It’s time to party like it’s 2003 in Taylor Mac’s OKAY, a subversively brilliant production by the folks at UglyRhino, under the direction of Danny Sharron. The play takes place entirely in the girls’ restroom of an unidentified high school, where ugly truths and beautiful lies come to the surface as a group of students celebrate their senior prom. Stephanie (Eli Pauley) is terrified that her classmates will learn about the secret she’s been hiding for months, although one has an easier time figuring out what it is from looking at her fearful expression, the position of her hands around her belly, and her profuse sweating. “Lucky” for Stephanie, the people around her are so committed to staying within the limits of their own world, that she could have monkeys on her face and no one would notice.
As Stephanie locks herself up in a stall, her best friend Jordan (an unforgettable Vanessa Bretas) keeps going on and on about the boy she likes and how they must be connected because they both love the same “old song”. Then A-type Trish (Manini Gupta) and her submissive friend Trinity (Lindsay Rico) arrive to share some drugs and complain about society. Other intrusions include the love-stricken Josh (Will Dagger) who calls out for the girl he likes, and Mike (Stephen S. Chacon) and Tommy (Delano Montgomery) who seek to find a stall to explore their newfound sexual orientation.

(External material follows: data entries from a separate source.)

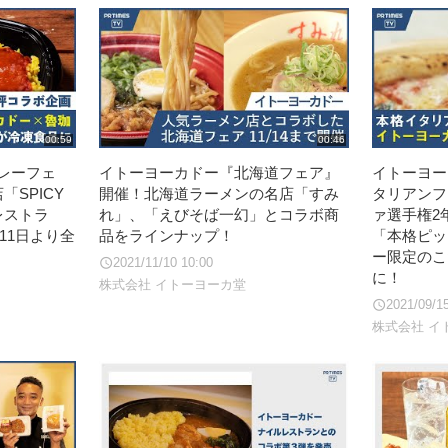
00:59
00:46
レーフェ
イトーヨーカドー『北海道フェア』
イトーヨー
「SPICY
開催！北海道ラーメンの名店「すみ
タリアンフ
レストラ
れ」、「えびそば一幻」とコラボ商
ァ選手権2
11日より全
品をラインナップ！
「本格ピッ
ー限定のこ
2021/11/10 10:00
に！
株式会社 イトーヨーカ堂
2021/09/1
株式会社 イ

Each of the seven characters that appear onstage contain archetypal qualities that are beautifully humanized by the layered work of the ensemble. Most of them deliver cleverly written monologues in which they comment about the state of America in the aftermath of 9/11, and we understand for many of them it represented the very first time they became aware of their mortality. It’s the end of the world as they knew it, and they are determined to make a mark, to be heard, to leave something behind. Mac’s writing perfectly encompasses the heartbreak, disillusionment, but also the undefeatable lust for life they feel.
As songs like Nelly’s “Hot in Herre” and Christina Aguilera’s “Dirrty” (what was up with the double r’s in songs of the era?) blast in the background (the sound design by Valentine Monfeuga is exquisite) they don’t mock the characters’ profound ponderings, instead they help transport the audience to a time and place where they too might have thought they would live forever. Did 9/11 make everyone more aware of the world around them, or did it make them find refuge in themselves instead? “Not much is left of Baghdad, that’s where words were created” exclaims a disappointed character who can’t fathom why destruction must demand more destruction in its wake. Then Daniel Bedingfield’s “Gotta Get Thru This” starts playing as if by poetic justice, and the characters are given the small mercy of a call to the dancefloor. And really, why would they want to be anywhere else?